# Task objective:
Could you rewrite the records below, swapping each "супруге" for "супругу", leaving everything else untouched and omitting the pictures?

# Available data:
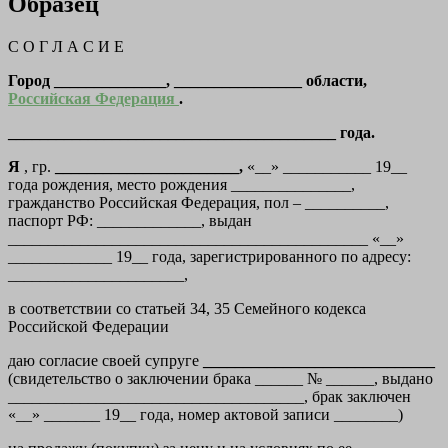
Образец
С О Г Л А С И Е
Город ______________, ________________ области,
Российская Федерация
.
_________________________________________ года.
Я
, гр.
_______________________,
«__» ___________ 19__
года рождения, место рождения _______________,
гражданство Российская Федерация, пол – __________,
паспорт РФ: _____________, выдан
_____________________________________________ «__»
_____________ 19__ года, зарегистрированного по адресу:
______________________,
в соответствии со статьей 34, 35 Семейного кодекса
Российской Федерации
даю согласие своей супруге
_____________________________
(свидетельство о заключении брака ______ № ______, выдано
_____________________________________, брак заключен
«__» _______ 19__ года, номер актовой записи ________)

# Written solution:
Образец
С О Г Л А С И Е
Город ______________, ________________ области,
Российская Федерация
.
_________________________________________ года.
Я
, гр.
_______________________,
«__» ___________ 19__
года рождения, место рождения _______________,
гражданство Российская Федерация, пол – __________,
паспорт РФ: _____________, выдан
_____________________________________________ «__»
_____________ 19__ года, зарегистрированного по адресу:
______________________,
в соответствии со статьей 34, 35 Семейного кодекса
Российской Федерации
даю согласие своей супругу
_____________________________
(свидетельство о заключении брака ______ № ______, выдано
_____________________________________, брак заключен
«__» _______ 19__ года, номер актовой записи ________)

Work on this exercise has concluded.